Question

The angle of elevation of the top of the tower from two points P and Q at distance a and b respectively form the base and in the same straight line with it are complementary. Prove that the height of the tower is$\sqrt {{\text{ab}}} $.

Answer 1

Hint – To prove the height of the tower, we consider the data given in the question and draw a figure which looks like a triangle each from point P and Q respectively. It is given that their angles made to the ground are complementary, i.e. their sum of angles of elevation are 90°. We use properties of triangles to prove height is$\sqrt {{\text{ab}}} $.

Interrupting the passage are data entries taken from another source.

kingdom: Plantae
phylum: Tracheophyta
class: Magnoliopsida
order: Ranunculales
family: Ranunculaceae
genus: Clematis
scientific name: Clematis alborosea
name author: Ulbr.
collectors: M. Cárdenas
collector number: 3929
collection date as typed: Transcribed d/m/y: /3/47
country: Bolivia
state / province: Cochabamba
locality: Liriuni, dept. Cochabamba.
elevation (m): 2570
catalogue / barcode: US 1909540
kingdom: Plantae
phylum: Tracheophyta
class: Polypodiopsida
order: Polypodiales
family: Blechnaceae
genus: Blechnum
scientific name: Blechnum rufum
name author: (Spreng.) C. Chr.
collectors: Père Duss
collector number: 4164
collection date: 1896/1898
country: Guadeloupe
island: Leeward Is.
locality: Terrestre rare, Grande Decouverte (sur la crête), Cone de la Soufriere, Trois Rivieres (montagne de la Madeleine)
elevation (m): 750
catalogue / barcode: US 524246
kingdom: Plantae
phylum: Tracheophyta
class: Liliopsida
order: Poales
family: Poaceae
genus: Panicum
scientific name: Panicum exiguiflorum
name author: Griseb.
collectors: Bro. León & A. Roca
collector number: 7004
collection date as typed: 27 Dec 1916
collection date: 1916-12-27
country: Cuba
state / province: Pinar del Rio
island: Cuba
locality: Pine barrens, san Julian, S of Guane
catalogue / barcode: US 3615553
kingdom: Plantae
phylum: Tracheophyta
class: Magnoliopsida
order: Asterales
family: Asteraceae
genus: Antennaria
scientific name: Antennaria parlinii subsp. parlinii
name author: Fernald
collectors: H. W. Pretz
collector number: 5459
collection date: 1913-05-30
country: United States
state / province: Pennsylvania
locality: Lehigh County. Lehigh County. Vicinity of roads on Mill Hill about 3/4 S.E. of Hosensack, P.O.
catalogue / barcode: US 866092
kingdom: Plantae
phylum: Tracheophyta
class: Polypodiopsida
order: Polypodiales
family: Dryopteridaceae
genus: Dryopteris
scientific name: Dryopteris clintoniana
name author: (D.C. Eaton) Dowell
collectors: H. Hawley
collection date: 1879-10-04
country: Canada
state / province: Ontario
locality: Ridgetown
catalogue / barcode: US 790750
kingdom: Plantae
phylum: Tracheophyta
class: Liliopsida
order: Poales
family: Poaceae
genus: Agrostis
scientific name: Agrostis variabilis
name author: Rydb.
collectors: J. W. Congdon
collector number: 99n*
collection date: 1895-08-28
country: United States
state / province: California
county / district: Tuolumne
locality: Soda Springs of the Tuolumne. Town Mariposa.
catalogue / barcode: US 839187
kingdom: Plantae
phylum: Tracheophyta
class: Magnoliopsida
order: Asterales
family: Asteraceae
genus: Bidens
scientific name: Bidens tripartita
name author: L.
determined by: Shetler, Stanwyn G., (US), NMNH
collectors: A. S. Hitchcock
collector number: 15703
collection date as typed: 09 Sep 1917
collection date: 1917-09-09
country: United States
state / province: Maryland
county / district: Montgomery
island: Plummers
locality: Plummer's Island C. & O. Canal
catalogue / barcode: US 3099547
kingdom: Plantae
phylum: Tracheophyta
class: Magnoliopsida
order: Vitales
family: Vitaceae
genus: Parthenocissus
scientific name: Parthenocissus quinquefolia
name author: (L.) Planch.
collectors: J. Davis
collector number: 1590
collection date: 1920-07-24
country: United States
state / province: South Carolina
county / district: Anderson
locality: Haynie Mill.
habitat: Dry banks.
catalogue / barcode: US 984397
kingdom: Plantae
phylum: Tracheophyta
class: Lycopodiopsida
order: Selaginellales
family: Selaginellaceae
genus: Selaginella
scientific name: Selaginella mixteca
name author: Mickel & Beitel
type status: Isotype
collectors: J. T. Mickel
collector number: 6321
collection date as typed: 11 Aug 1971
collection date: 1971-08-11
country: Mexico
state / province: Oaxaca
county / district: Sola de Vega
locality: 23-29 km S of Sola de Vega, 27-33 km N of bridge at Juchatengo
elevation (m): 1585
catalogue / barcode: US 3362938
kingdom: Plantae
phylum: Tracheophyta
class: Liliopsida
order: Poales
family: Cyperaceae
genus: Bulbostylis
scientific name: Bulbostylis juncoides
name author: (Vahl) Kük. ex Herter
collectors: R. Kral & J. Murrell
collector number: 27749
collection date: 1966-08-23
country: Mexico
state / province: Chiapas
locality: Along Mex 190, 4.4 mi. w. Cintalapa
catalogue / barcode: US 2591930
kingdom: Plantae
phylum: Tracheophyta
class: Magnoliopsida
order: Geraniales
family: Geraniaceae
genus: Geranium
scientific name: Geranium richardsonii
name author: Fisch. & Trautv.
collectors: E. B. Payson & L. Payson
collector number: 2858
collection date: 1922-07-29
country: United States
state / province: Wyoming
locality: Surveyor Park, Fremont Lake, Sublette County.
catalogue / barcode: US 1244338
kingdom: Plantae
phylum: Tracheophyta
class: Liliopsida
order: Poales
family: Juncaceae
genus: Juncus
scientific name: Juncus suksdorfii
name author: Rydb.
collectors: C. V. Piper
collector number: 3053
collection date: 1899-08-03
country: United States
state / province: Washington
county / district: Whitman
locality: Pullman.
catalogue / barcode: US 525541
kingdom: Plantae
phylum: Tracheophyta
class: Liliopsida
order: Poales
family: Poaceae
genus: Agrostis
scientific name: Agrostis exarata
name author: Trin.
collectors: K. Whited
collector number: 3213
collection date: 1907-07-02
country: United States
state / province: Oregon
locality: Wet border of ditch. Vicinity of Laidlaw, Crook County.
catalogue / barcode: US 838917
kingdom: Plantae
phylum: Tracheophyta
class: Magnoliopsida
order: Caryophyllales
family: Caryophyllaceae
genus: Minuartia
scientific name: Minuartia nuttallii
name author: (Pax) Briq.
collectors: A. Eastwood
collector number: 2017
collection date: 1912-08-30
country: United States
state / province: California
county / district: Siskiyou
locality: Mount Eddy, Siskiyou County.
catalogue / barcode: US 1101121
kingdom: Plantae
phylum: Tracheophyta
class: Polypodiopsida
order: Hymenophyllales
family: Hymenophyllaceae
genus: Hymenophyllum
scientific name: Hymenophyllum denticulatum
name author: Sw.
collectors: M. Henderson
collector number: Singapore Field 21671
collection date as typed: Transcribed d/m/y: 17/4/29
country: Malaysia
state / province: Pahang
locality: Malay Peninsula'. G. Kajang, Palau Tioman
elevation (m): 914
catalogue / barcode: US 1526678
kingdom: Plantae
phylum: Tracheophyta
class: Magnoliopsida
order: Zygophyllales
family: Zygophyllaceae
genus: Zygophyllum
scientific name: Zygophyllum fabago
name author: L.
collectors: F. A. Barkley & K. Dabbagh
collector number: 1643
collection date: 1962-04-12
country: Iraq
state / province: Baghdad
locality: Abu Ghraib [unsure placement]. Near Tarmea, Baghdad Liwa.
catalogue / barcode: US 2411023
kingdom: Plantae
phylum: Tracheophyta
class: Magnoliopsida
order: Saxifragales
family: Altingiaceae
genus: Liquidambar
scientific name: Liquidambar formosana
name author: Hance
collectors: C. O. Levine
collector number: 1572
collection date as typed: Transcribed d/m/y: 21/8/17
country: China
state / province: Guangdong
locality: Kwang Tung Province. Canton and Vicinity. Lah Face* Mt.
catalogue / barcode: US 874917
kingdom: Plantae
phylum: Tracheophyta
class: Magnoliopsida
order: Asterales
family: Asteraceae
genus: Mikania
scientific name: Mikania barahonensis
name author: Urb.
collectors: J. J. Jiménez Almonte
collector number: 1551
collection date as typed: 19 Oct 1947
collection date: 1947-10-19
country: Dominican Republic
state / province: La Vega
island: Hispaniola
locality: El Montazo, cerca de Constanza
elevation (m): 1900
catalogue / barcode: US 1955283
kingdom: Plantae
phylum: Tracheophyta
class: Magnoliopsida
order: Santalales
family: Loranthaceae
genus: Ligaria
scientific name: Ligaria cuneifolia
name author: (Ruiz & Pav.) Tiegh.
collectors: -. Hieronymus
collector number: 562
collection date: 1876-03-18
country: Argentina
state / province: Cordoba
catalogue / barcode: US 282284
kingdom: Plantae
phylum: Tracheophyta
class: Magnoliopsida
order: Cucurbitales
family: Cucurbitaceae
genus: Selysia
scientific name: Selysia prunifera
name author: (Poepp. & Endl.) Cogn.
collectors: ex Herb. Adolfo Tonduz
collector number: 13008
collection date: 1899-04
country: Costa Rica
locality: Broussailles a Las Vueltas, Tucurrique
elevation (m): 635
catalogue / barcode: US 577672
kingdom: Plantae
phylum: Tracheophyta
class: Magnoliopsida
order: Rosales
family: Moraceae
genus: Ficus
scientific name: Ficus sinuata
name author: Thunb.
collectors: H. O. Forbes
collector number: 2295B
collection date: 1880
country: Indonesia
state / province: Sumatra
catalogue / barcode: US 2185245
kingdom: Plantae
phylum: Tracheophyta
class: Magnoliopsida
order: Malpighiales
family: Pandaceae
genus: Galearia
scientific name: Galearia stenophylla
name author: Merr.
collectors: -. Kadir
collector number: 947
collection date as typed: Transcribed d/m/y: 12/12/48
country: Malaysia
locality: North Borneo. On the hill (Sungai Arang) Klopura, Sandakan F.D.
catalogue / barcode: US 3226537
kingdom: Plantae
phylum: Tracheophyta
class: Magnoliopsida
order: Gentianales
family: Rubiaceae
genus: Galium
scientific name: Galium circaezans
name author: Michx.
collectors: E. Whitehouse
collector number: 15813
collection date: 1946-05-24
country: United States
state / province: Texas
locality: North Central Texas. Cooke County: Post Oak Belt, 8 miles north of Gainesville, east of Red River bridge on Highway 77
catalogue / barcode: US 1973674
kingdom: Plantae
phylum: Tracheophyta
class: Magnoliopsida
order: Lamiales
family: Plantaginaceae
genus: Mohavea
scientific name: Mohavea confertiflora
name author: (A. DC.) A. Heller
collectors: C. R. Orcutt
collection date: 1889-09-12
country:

Complete step-by-step answer:
Given Data,
Points P and Q are at a distance a and b respectively from the tower. The angles of elevation of P and Q are complementary.
That means if point P makes an angle of elevation θ from the ground, point Q makes an angle of elevation 90° - θ from the ground.
(θ + 90° - θ = 90° -- property of complementary angles)
Now let us draw a figure with all the data given in the question, it looks like:

Both the triangles formed are right angles triangles because the tower is placed perpendicular to the ground.
We use the trigonometric properties of triangles,
Now let us consider ∆ABP from the figure,
${\text{Tan }}\theta {\text{ = }}\dfrac{{{\text{AB}}}}{{{\text{BP}}}} = \dfrac{{{\text{AB}}}}{{\text{a}}}{\text{ - - - - - }}\left( 1 \right)$
Now let us consider ∆ABQ from the figure,
${\text{Tan }}\left( {90^\circ - \theta } \right){\text{ = }}\dfrac{{{\text{AB}}}}{{{\text{BQ}}}}$
We know the trigonometric identity of tan function says, ${\text{Tan }}\left( {90^\circ - \theta } \right) = {\text{Cot }}\left( \theta \right){\text{ and Tan }}\left( \theta \right) = \dfrac{1}{{{\text{Cot }}\left( \theta \right)}}$
Therefore our equation becomes,
$
   \Rightarrow {\text{Tan }}\left( {90^\circ - \theta } \right){\text{ = }}\dfrac{{{\text{AB}}}}{{{\text{BQ}}}} \\
   \Rightarrow {\text{Cot }}\left( \theta \right){\text{ = }}\dfrac{{{\text{AB}}}}{{{\text{BQ}}}} \\
   \Rightarrow \dfrac{1}{{{\text{Tan }}\theta }}{\text{ = }}\dfrac{{{\text{AB}}}}{{{\text{BQ}}}} \\
   \Rightarrow {\text{Tan }}\theta {\text{ = }}\dfrac{{{\text{BQ}}}}{{{\text{AB}}}} = \dfrac{{\text{b}}}{{{\text{AB}}}}{\text{ - - - - - }}\left( 2 \right) \\
$
Now comparing equations (1) and (2), we get
$
   \Rightarrow \dfrac{{{\text{AB}}}}{{\text{a}}} = \dfrac{{\text{b}}}{{{\text{AB}}}} \\
   \Rightarrow {\text{A}}{{\text{B}}^2} = {\text{ab}} \\
   \Rightarrow {\text{AB = }}\sqrt {{\text{ab}}} \\
$
Therefore the height of the tower is$\sqrt {{\text{ab}}} $.
Hence proved.

Note – In order to solve this type of question the key is to know the definition of complementary angles, this gives us the angles of elevation. Anytime there is a question of this type, carefully drawing an appropriate figure helps us easily solve the problem. Having good knowledge in the trigonometric properties of triangles, tangent and cotangent functions and their conversions are essential to establish a relation between both the angles of elevation.
Complementary angles – sum of the angles is 90°.
Supplementary angles – sum of the angles is 180°.